(Exercise passage):

──────

Policy-wise, alternative banks have been largely left on the margins of
post-crisis reforms. First, recent reforms have dismantled specific regulations
dedicated to non-profit banks. In the United States, for instance, Title III of the
Dodd–Frank Act terminated the Office of Thrift Supervision and transferred
its powers to the Federal Deposit Insurance Corporation, the Office of the
Comptroller and the Federal Reserve; similar plans underlie discussions around
a ‘banking union’ in Europe. Whatever one may think of the effectiveness of
specialized agencies such as the OTS to deal with systemic risk or even simply
individual banking behaviour,7 their dismantlement by lawmakers is a significant

gesture towards the ‘normalization’ of alternative bank regulation along criteria
designed for profit-maximizing private banks.
Second, new banking regulations reflect policymakers’ apparent unawareness of the existence of alternatives to the for-profit banks they have in mind. For
instance, section 616 of the Dodd–Frank Act requires bank holding companies
to maintain ‘counter-cyclical’ capital levels, explaining how these counter-cyclical capital buffers should work. This is precisely one of the characteristics of
mutual banks’ business model; and yet it is not acknowledged in the bill.
To a large extent, then, the post-crisis reform environment perpetuates the
beliefs and ideas about banking held pre-crisis; still, there are signs that policymakers might have grown more aware of the importance of alternative banks
both as players in the financial industry and as role models for troubled banks.
In the wake of the 2007–8 crisis, indeed, influential actors and observers of the
banking industry (especially in the United Kingdom and continental Europe)
have called for regulatory support to ‘diversity’ in banking.
The emerging academic and policy discussion on diversity develops three
types of arguments. The first argument simply consists in acknowledging, on the
one hand, the existing diversity of banking business models across and within
national banking systems; and, on the other hand, the fact that these different
business models are not equally performing in terms of efficiency, profitability
and risk. Such an argument can be found in the empirical academic literature
on ‘alternative banks’, which is reviewed in Chapter 2 of the present volume; it
is also made in official government reports, such as the Liikanen Report commissioned by the European Commission and made public in October 2012.8
In a recent paper, Michie and Oughton propose a classification of the various dimensions along which diversity can be measured – namely, ownership,
competition, ‘balance sheet resilience’ and geographical spread.9 Similarly, the
Liikanen Report identifies six characteristics or attributes of banking diversity:
size, ownership, capital and funding, ‘activities’ that are revealed by banks’ balance sheet and income, corporate and legal structure, and geographical scope.10
The second argument is that diversity is valuable in itself, as a characteristic
of the banking sector as a whole. In other words, a banking system composed
of heterogeneous organizations does better at mitigating systemic risk than a


6


Alternative Banking and Financial Crisis

homogeneous banking system, whatever the source of heterogeneity. This point
is very similar to the view that homogeneous banking systems suffer from a ‘too
many to fail’ problem, whereby an implicit guarantee by regulators ‘induces banks
to herd ex-ante in order to increase the likelihood of being bailed out’ ex post.11
More broadly, diversity in the banking system helps decrease systemic risk by
decreasing the degree of similarity in bank portfolios. Indeed, the 2007–8 crisis
was not caused by the fact that all banks specialized in the same asset class (say,
mortgage assets) – rather, it was caused by the high level of correlation between
banks’ diversification strategies. As Andrew Haldane pointed out in a famous
2009 speech, individual diversification by banks might lead to a decrease of systemic diversity – and, simultaneously, an increase in systemic risk.12 This argument
lies at the core of the diversity literature, since it goes beyond the specific identity
or type of organizational forms to plead for a more general form of diversity.

──────

(Material shown):
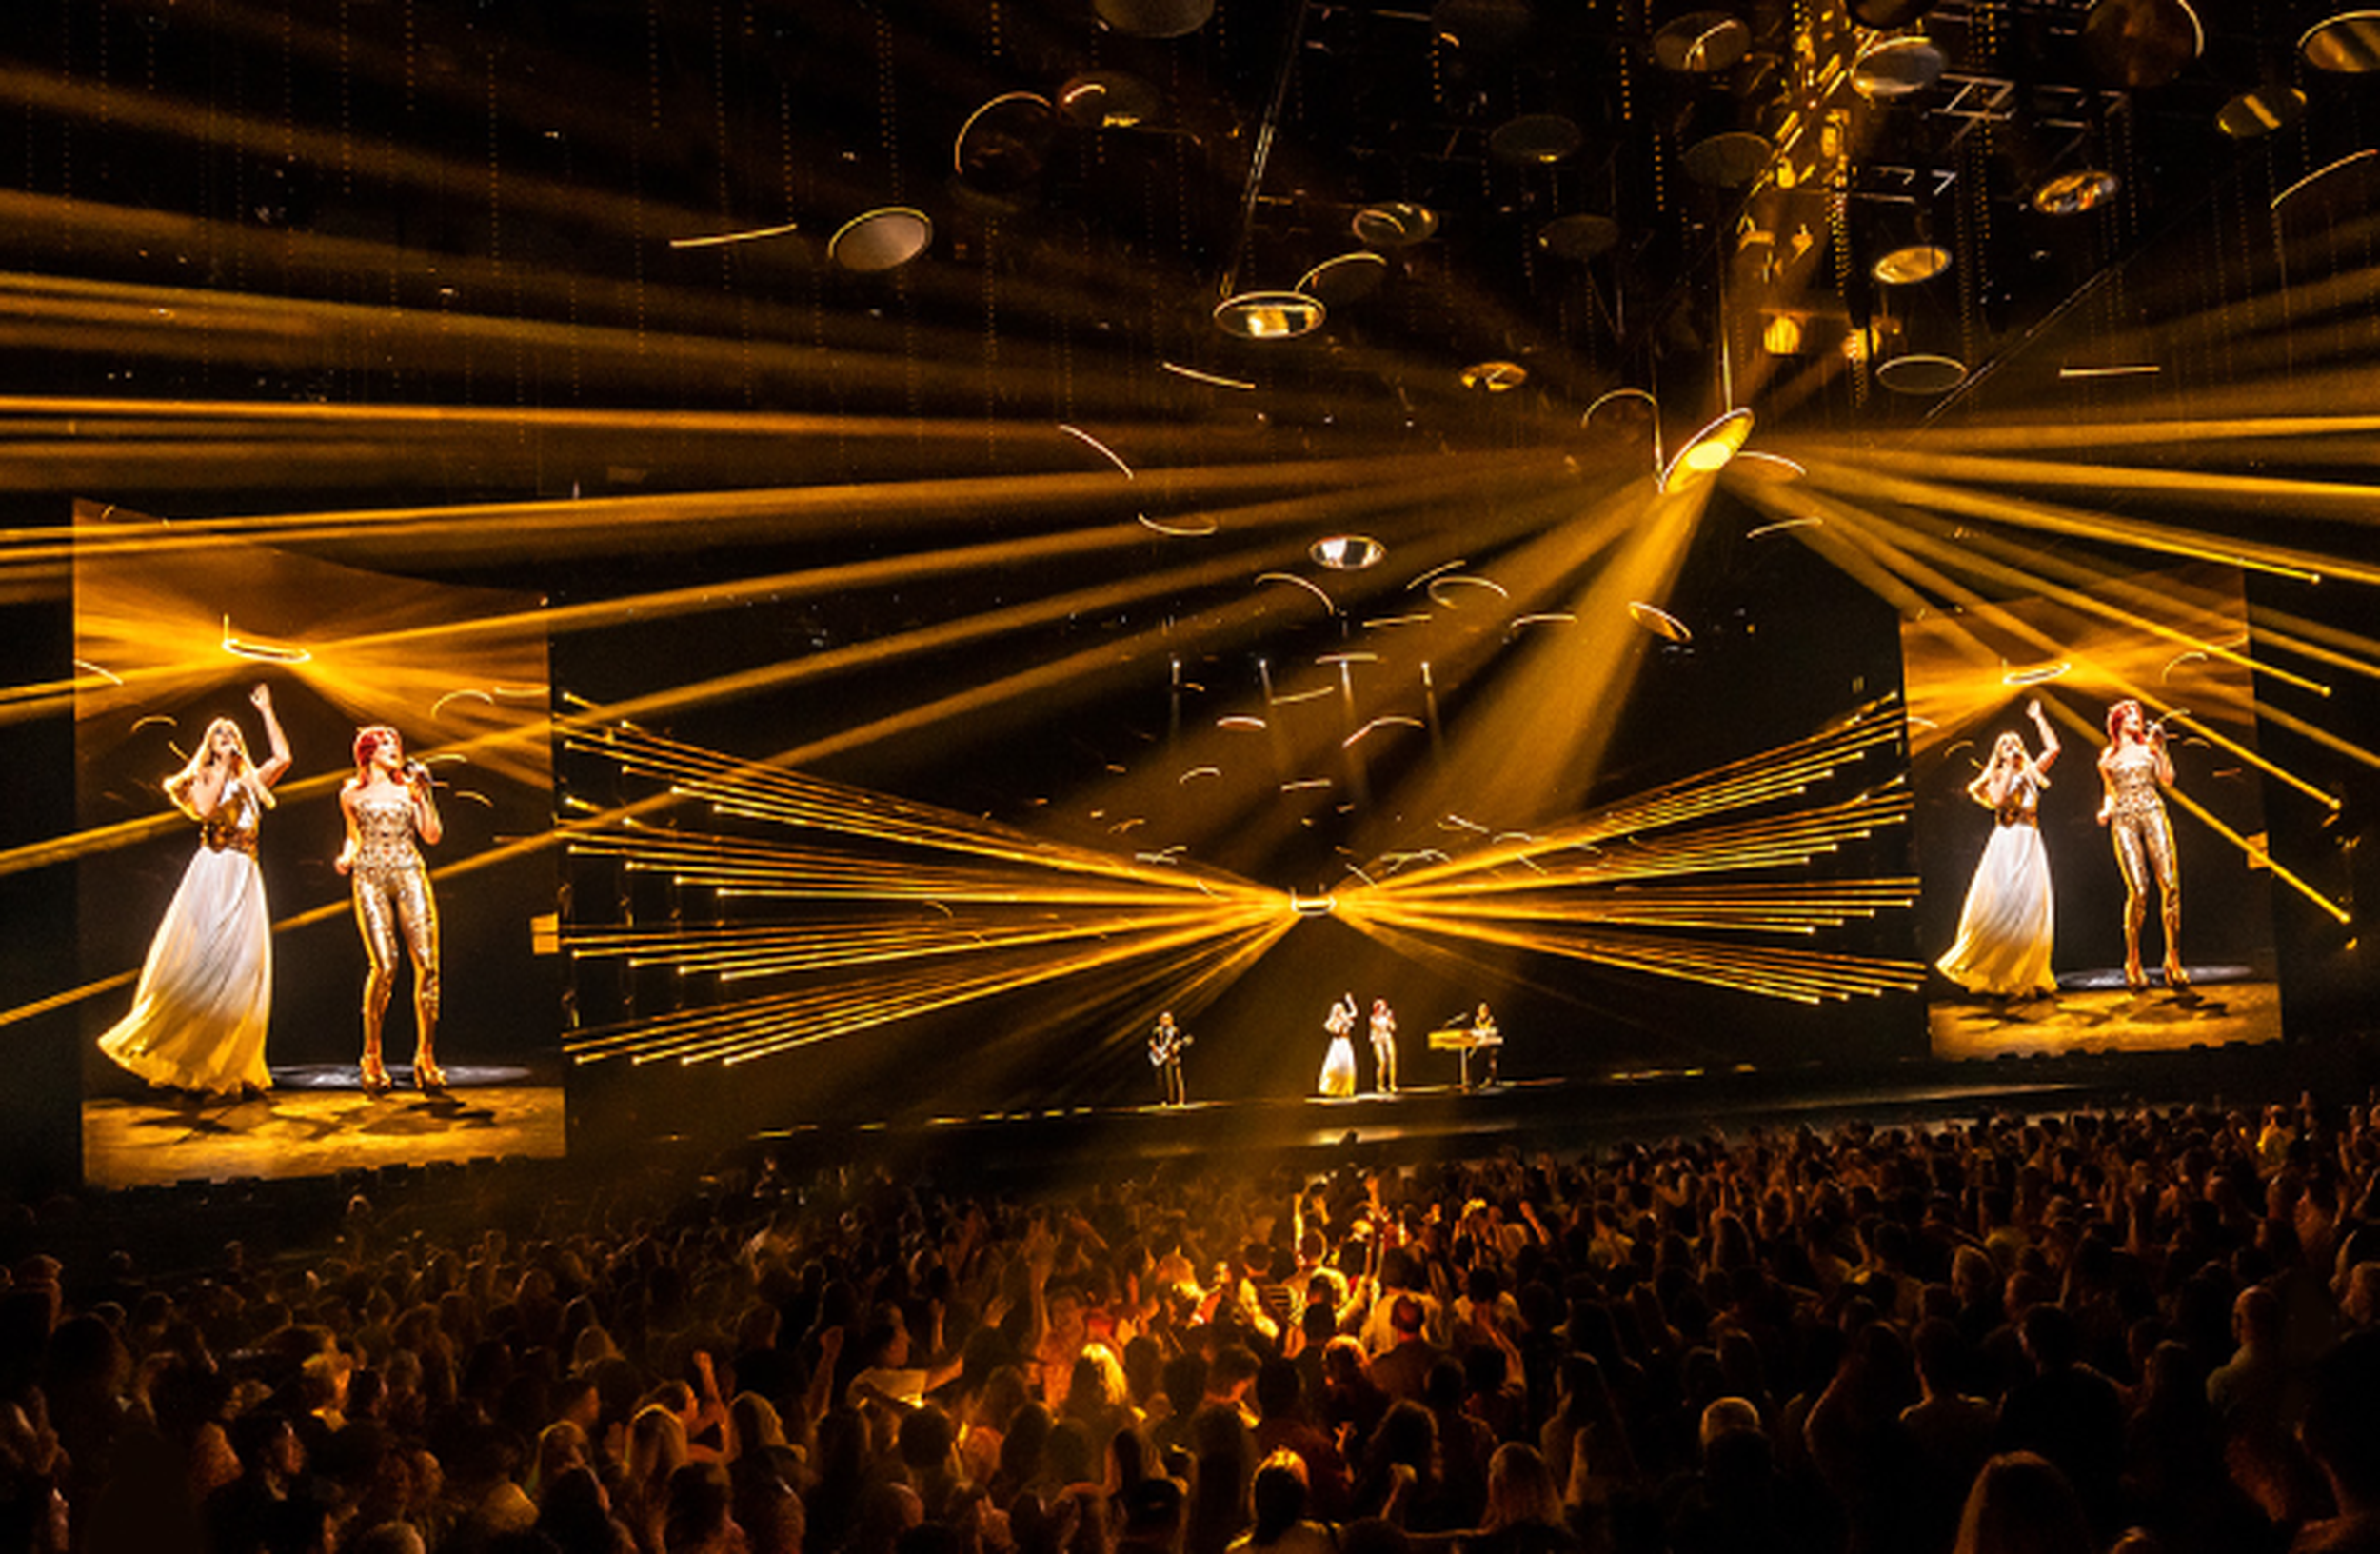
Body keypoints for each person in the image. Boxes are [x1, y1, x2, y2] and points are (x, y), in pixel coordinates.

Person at [96, 684, 292, 1098]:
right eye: (219, 734)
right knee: (207, 960)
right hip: (215, 871)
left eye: (232, 734)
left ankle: (229, 1064)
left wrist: (266, 712)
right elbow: (204, 809)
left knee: (242, 968)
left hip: (245, 872)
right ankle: (189, 1058)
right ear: (209, 744)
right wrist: (220, 763)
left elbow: (284, 758)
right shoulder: (206, 776)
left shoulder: (252, 781)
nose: (228, 739)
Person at [338, 725, 446, 1095]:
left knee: (428, 964)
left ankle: (426, 1056)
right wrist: (346, 856)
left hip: (409, 873)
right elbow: (352, 834)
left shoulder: (409, 790)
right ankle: (371, 1056)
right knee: (384, 965)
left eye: (396, 743)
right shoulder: (352, 793)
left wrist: (424, 796)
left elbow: (431, 835)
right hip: (369, 875)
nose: (393, 748)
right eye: (384, 743)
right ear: (367, 751)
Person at [1936, 698, 2061, 999]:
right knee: (2004, 905)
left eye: (2014, 742)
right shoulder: (1996, 776)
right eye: (2004, 744)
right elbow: (1998, 798)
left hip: (2030, 840)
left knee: (2030, 907)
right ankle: (2001, 975)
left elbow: (2054, 749)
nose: (2010, 745)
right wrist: (2005, 766)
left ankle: (2026, 976)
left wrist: (2038, 719)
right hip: (2006, 842)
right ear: (1997, 752)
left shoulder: (2031, 773)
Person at [2096, 698, 2186, 991]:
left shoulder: (2150, 747)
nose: (2137, 717)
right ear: (2118, 721)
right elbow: (2109, 792)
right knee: (2139, 889)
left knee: (2170, 885)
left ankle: (2172, 959)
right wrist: (2105, 809)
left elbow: (2168, 779)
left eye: (2138, 713)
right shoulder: (2107, 757)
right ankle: (2132, 960)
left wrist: (2160, 748)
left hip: (2152, 812)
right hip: (2124, 819)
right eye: (2130, 714)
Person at [1319, 994, 1359, 1098]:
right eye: (1336, 1010)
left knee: (1346, 1066)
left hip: (1345, 1042)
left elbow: (1355, 1012)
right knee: (1336, 1066)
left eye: (1340, 1009)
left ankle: (1345, 1090)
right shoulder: (1333, 1021)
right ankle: (1332, 1089)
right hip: (1337, 1044)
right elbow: (1333, 1030)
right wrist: (1338, 1025)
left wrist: (1350, 1001)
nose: (1338, 1011)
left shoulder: (1346, 1018)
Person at [1150, 1010, 1190, 1106]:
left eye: (1167, 1019)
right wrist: (1157, 1052)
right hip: (1161, 1057)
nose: (1165, 1021)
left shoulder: (1175, 1030)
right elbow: (1151, 1042)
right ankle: (1164, 1099)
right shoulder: (1157, 1030)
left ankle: (1179, 1100)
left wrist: (1177, 1046)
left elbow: (1178, 1041)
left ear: (1171, 1020)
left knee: (1177, 1078)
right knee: (1162, 1080)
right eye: (1163, 1019)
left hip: (1172, 1057)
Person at [1368, 998, 1398, 1094]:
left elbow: (1393, 1028)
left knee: (1392, 1060)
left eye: (1385, 1006)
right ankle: (1380, 1085)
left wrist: (1390, 1019)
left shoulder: (1387, 1017)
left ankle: (1392, 1084)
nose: (1384, 1008)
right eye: (1382, 1006)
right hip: (1378, 1039)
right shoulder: (1373, 1018)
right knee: (1382, 1061)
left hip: (1387, 1037)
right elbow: (1375, 1028)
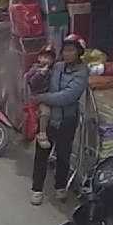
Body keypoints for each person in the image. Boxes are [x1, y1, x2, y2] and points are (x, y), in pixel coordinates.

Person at [30, 33, 89, 206]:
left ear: (79, 52)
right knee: (41, 155)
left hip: (67, 120)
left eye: (71, 50)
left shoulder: (82, 72)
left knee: (63, 155)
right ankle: (37, 189)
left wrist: (42, 98)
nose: (67, 54)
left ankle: (60, 186)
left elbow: (67, 97)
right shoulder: (57, 66)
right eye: (65, 50)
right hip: (48, 119)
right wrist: (38, 75)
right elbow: (37, 82)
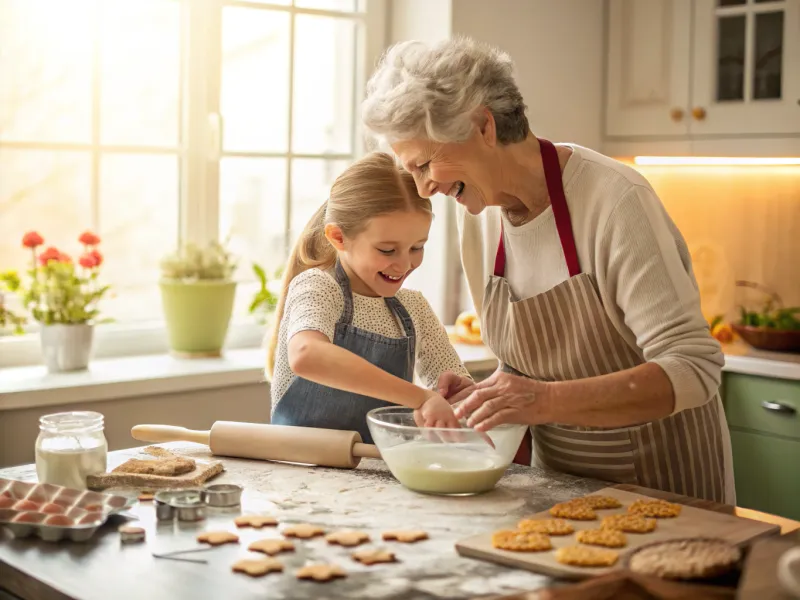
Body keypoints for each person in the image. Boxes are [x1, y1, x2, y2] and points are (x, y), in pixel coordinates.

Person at [361, 36, 734, 503]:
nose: (423, 187)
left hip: (665, 485)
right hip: (558, 490)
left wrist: (545, 401)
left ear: (483, 126)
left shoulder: (615, 201)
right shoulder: (478, 216)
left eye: (425, 164)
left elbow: (693, 367)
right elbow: (532, 370)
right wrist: (487, 394)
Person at [266, 152, 472, 444]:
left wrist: (460, 399)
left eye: (417, 247)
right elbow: (306, 354)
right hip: (298, 472)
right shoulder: (319, 288)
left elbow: (452, 388)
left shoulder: (414, 308)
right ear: (338, 237)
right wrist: (420, 398)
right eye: (387, 250)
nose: (403, 265)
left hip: (380, 476)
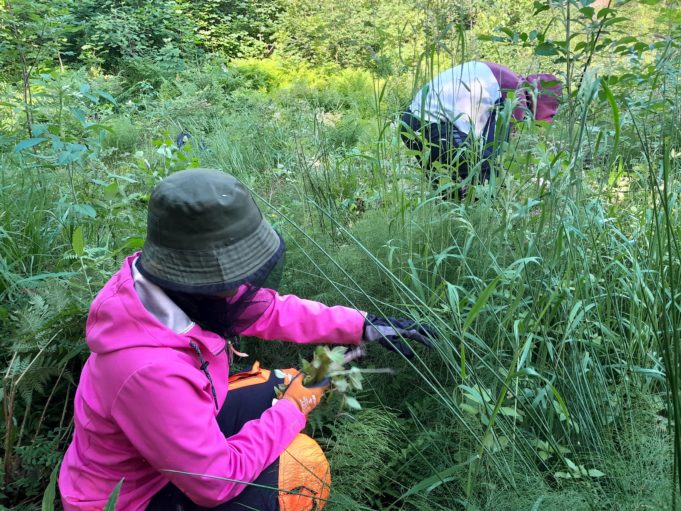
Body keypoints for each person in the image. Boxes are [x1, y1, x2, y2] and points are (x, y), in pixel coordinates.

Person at [58, 168, 433, 511]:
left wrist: (362, 325)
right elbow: (217, 481)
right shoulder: (148, 370)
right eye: (231, 279)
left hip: (159, 454)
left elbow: (267, 309)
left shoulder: (162, 285)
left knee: (276, 383)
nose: (241, 288)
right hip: (131, 499)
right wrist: (296, 405)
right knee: (301, 471)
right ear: (195, 277)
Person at [400, 60, 562, 199]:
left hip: (410, 122)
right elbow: (492, 154)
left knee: (449, 189)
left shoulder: (504, 77)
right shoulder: (516, 96)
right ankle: (477, 224)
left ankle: (447, 227)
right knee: (485, 177)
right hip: (434, 125)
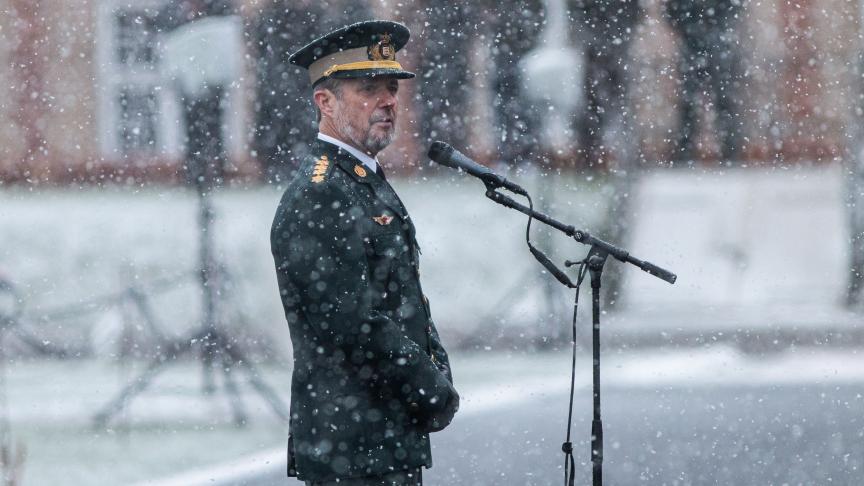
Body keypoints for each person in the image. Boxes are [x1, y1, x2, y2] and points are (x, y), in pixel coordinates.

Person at [270, 20, 459, 486]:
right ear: (325, 102)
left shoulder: (361, 181)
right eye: (368, 88)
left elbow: (405, 299)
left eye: (392, 87)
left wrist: (435, 368)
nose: (388, 101)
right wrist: (429, 386)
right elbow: (351, 322)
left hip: (382, 438)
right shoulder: (322, 191)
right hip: (350, 446)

──────

(Exercise requirements):
a) Do these three statements agree with the excerpt on alternative banks? Answer yes or no for each, and quote the words of the excerpt that decide it.
(i) Title III of the Dodd–Frank Act ended the Office of Thrift Supervision.
(ii) The 2007–8 crisis was caused by all banks specializing in the same asset class.
(iii) Michie and Oughton count geographical spread among the dimensions of diversity.
b) Using the excerpt on alternative banks, answer these questions:
(i) Which section of the Dodd–Frank Act requires bank holding companies to maintain counter-cyclical capital levels?
(ii) In what year did Andrew Haldane give the speech the excerpt mentions?
(iii) Who commissioned the Liikanen Report?
c) Carry the excerpt on alternative banks forward from its final sentence.

(Results in order):
a)
(i) Yes: "Title III of the Dodd–Frank Act terminated the Office of Thrift Supervision"
(ii) No: "the 2007–8 crisis was not caused by the fact that all banks specialized in the same asset class"
(iii) Yes: "namely, ownership, competition, ‘balance sheet resilience’ and geographical spread"

b)
(i) Section 616
(ii) 2009
(iii) The European Commission

c)
The third argument, developed, in part, by Michie, is that diversity is good for
the functioning of the (banking) system in evolutionary terms – in other words,
as Michie puts it: ‘In a situation of uncertainty and unpredictability, we cannot
know which model will prove to be superior in all possible future circumstances,
so we ought to be rather cautious before destroying any successful model’.13 This
argument bears a strong resemblance to evolutionary analyses in economics and
business, as Michie himself briefly acknowledges, and as will be discussed below.
Given its potential benefits, as mentioned above, diversity has become a
policy goal for financial regulators. In the UK, for instance, the government recognized, in the wake of the crisis, ‘the need to maintain diversity in the financial
services sector (for example, by removing barriers to entry where possible, and
ensuring that its rules do not disadvantage mutually owned financial institutions)’.14 At the European Union level, the Liikanen Report, already mentioned,
also devotes a full chapter to the ‘necessary’ diversity of the European banking
industry.15 In a recent paper, Michie has laid out a policy framework geared
towards promoting diversity in the banking industry.16 One way to increase
diversity in banking, Michie and others have argued, consists in lowering barriers of entry for non-profit banks and financial organizations.

However, this growing awareness is yet to produce tangible results. And it
occurs after a thirty-year-long process of transformation of the bank industry
that has not been favourable to alternative banks, and has been characterized by
bank privatizations (in the 1980s), credit market deregulation, market liberalization and increased competition – and in some cases, such as the UK Building
Society Reform of 1986, outright assaults on the business model of alternative
banks.17 Yet in hindsight the growing emergence of a hostile environment in
the 1980s and 1990s cannot be seen exclusively in a negative light. Indeed, a
widespread expectation during this period was that over time, alternative banks
would gradually disappear and their business models slowly converge towards


Introduction

7

the business model of for-profit banks. Yet, defying the odds, alternative banks
have, through a variety of strategies, modernized and held their ground – maintaining or gaining market shares, especially in retail banking (deposits, savings
accounts and lending to firms and households). This is a paradox. As Canning et
al. put it, ‘a central issue is why not-for-profit banks arise and survive in a world
dominated by investor-owned banks, run for profit’.18 Alternative banks have
also outperformed private, for-profit banks in terms of profitability and efficiency. A growing empirical literature documents this superior performance in
comparative perspective, building on, first, a tradition of studies in the structureconduct-performance literature and, second, a more recent body of works on the
links between ownership and performance in banking (for a review, see Berger et
al.’s 2005 paper19 and Chapter 2 in the present volume).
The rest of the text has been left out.